COLUMBIA — A judge has dismissed a lawsuit over a massive security breach at South Carolina’s tax collection agency, ruling that the suit hadn’t gone far enough to prove that government officials were negligent in their care of taxpayers’ records.
In an order obtained by The Associated Press, Circuit Judge G. Thomas Cooper Jr. said the lawsuit had failed to prove that Gov. Nikki Haley and other government officials had harmed the public by conspiring to keep news of the hacking secret. The order also said the lawsuit couldn’t show that anyone had been harmed because of the breach.
“There is no injury that the Court can currently remedy, as no actual harm has been alleged,” Cooper wrote.
Former state Sen. John Hawkins filed the lawsuit last year after officials announced that a cyber-thief had hacked into the state revenue agency’s servers, taking unencrypted data from more than 6 million residents and businesses in the nation’s largest hacking of a state agency.
Hawkins accused agencies of failing to protect taxpayers and conspiring to keep news of the hacking from the public. The data was extracted Sept. 13 — the last of several system intrusions since August. Jim Etter, who resigned as revenue director at the end of last year, has said state officials didn’t learn of the breach until Oct. 10, when the U.S. Secret Service informed state law enforcement.
Hawkins said he didn’t know yet whether he would appeal the ruling but said he would keep fighting the issue.
“Obviously, we’re disappointed, but this is an evolving area of the law,” the former Spartanburg Republican said. “Hacking is a relatively new phenomenon. Areas of the law have not caught up yet to the real meaning of what hacking is in this new era we live in.”
Hawkins said he disagreed with the judge that there were no damages to taxpayers. Hawkins said the people whose information was stolen had already suffered irreparable harm.
“It could be a situation where the law has not caught up to technology,” he said.
Haley spokesman Rob Godfrey said the governor would keep finding ways to safeguard South Carolinians’ information against any future problems.
“Since the cyberattack, the governor’s focus has never been on blaming anyone other than the criminal who attacked South Carolina, but on providing taxpayers with the best possible protection going forward,” Godfrey said. “That’s where it will remain.”
The Revenue Department has been approved for a $20 million loan from the state’s insurance reserve fund to pay for the government’s hacking response.
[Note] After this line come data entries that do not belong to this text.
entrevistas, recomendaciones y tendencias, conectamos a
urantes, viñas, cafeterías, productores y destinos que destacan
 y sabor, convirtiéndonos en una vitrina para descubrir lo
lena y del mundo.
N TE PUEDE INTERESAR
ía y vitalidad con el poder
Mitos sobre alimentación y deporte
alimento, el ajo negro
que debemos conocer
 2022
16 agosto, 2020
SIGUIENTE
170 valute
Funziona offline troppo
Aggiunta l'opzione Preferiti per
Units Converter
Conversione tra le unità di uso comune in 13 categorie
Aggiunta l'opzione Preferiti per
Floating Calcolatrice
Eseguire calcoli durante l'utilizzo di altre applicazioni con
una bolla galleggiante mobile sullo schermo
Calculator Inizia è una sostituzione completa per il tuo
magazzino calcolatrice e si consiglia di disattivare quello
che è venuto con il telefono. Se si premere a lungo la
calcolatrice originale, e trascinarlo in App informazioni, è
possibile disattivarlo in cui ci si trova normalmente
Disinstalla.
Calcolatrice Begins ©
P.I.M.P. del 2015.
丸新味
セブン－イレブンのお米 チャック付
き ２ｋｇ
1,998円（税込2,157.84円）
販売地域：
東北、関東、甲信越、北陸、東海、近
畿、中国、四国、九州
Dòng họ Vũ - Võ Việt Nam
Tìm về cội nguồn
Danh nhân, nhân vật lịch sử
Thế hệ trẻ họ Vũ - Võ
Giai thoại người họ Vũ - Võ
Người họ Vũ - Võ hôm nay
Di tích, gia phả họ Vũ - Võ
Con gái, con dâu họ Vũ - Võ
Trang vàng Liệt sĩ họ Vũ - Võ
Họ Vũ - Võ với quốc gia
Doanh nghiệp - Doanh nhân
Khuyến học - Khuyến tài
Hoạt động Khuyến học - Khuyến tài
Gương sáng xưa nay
The largest chunk of that — $12 million — has been paid to the credit bureau Experian, which is providing a year’s worth of state-funded credit monitoring to any taxpayers who sign up by the end of March. Proposed legislation would extend that state-paid credit monitoring up to a decade.
Legislative panels have been investigating the breach. Last month, the revenue department’s former chief information officer accepted partial responsibility for the cyber-theft, questioning why his staff didn’t catch it and telling a House panel that he knew nothing about the hacking when he was forced to resign Sept. 21.